# [Provided text]

· · · ·

Regency Centers Corp (NYSE:REG)
Q2 2016 Earnings Conference Call
August 03, 2016, 11:00 ET
Mike Mas - SVP, Capital Markets
Hap Stein - Chairman & CEO
Mac Chandler - EVP, Development
Lisa Palmer - President & CFO
Jim Thompson - EVP, Operations
Jay Carlington - Green Street
Christine McElroy - Citigroup
Tayo Okusanya - Jefferies
Floris van Dijkum - Boenning
Craig Schmidt - Bank of America
Welcome to the Regency Centers Corporation Second Quarter 2016 Earnings Conference Call. [Operator Instructions]. I would now like to turn the conference over to your host, Mike Mas, Senior Vice President of Capital Markets for Regency Centers Corporation. Thank you, Mr. Mas, you may begin.
Good morning and welcome to Regency's second quarter 2016 earnings conference call. Joining me today are Hap Stein, our Chairman and CEO; Lisa Palmer our President and Chief Financial Officer; Mac Chandler, Executive Vice President of Development; Jim Thompson, Executive Vice President of Operations; and Chris Leavitt, Senior Vice President and Treasurer.

· · · ·

# [Data section]
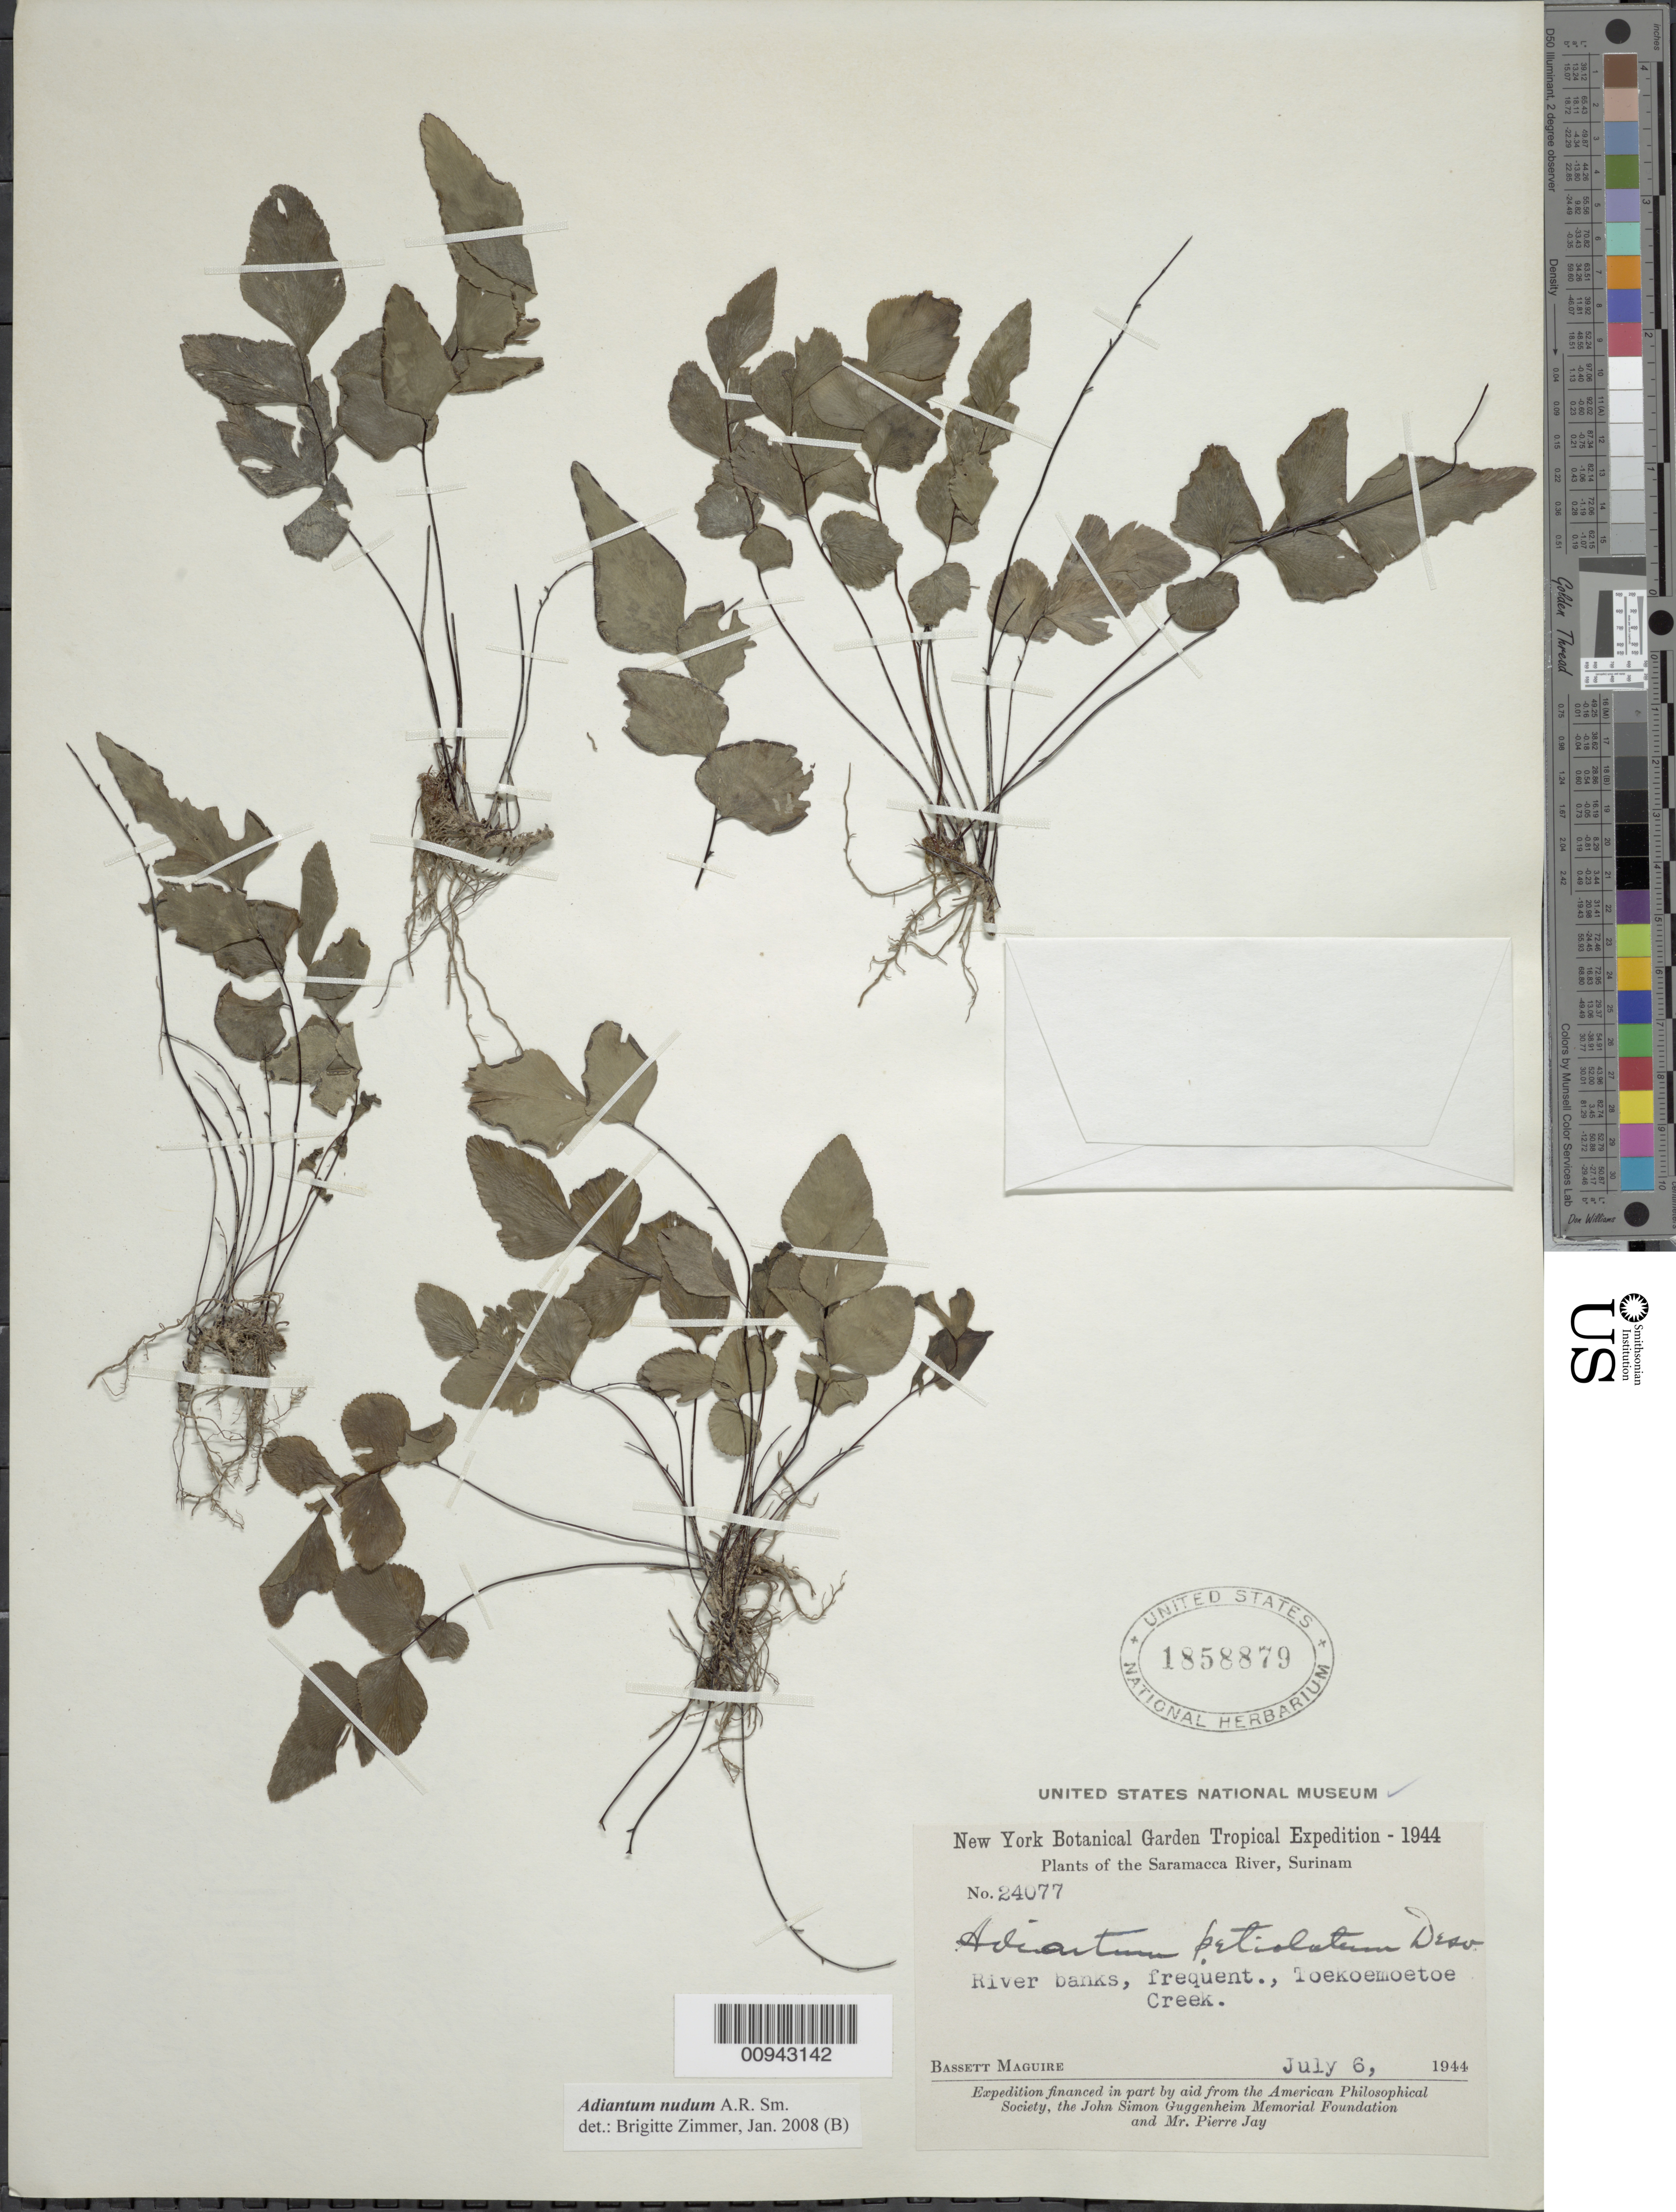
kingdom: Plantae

· · · ·

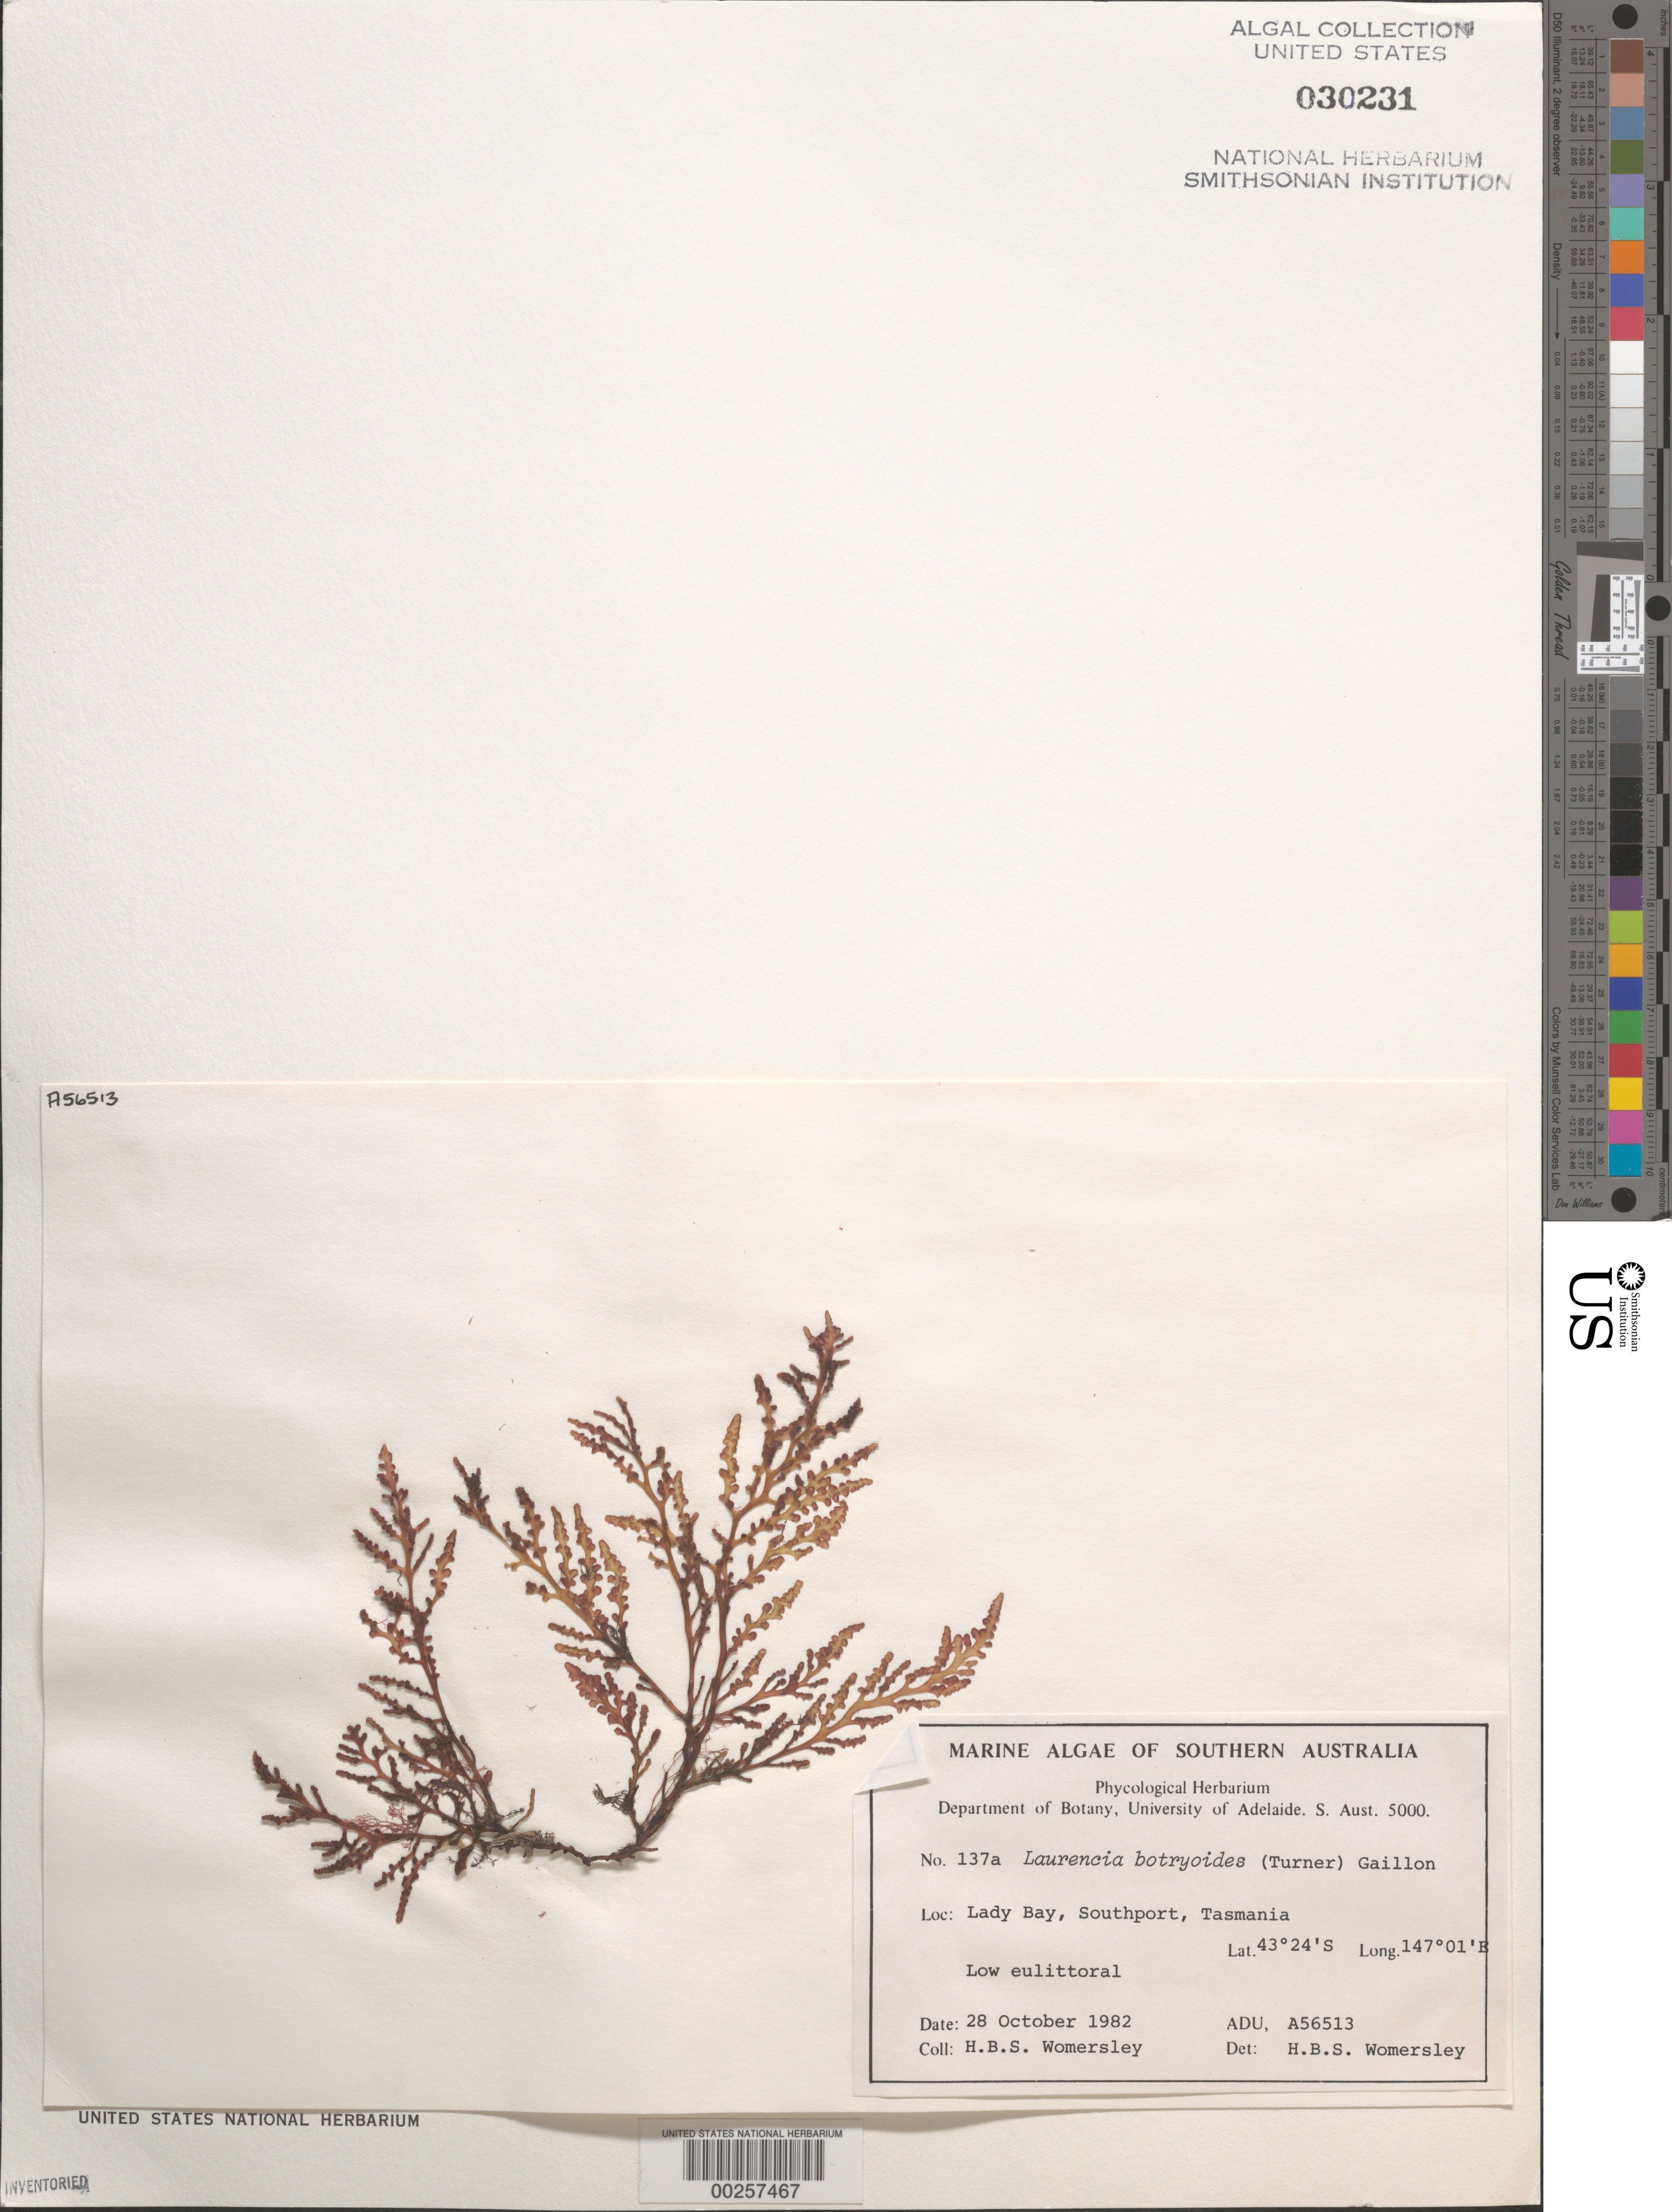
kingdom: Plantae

· · · ·

# [Exercises]
A: According to the earnings call transcript, on what date and at what time was the call held?
B: Write the next part of the Regency Centers earnings call transcript, starting after its last sentence.
The records are separate material, apart from the earnings call transcript.

# [Set of answers]
A: August 03, 2016, at 11:00 ET.

B:
Before we begin, I'd like to address forward-looking statements that may be discussed on the call. Forward-looking statements involve risks and uncertainties. Actual future performance, outcomes and results may differ materially from those expressed in forward-looking statements. Please refer to the documents filed by Regency Centers Corporation with the SEC, specifically the most recent reports on forms 10-K and 10-Q which identify important risk factors that could cause actual results to differ from those contained in the forward-looking statements.
In addition, on today's call we will reference certain non-GAAP financial measures. More information regarding these non-GAAP measures can be found in Company documents filed with the SEC. [Operator Instructions].
I'll now turn the call over to Hap.
Thank you, Mike. Good morning and thank you for joining us on the call. Our talented team continues to deliver impressive results in each of the key aspects of the business. The underlying fundamentals of Regency's high-quality portfolio remain strong. The portfolio is distinguished by sustainable advantages from locations and desirable trade areas and by merchandising to highly productive grocers and best-in-class retailers and restaurants. And we're continuing to find value-add developments and acquisitions with superior growth prospects.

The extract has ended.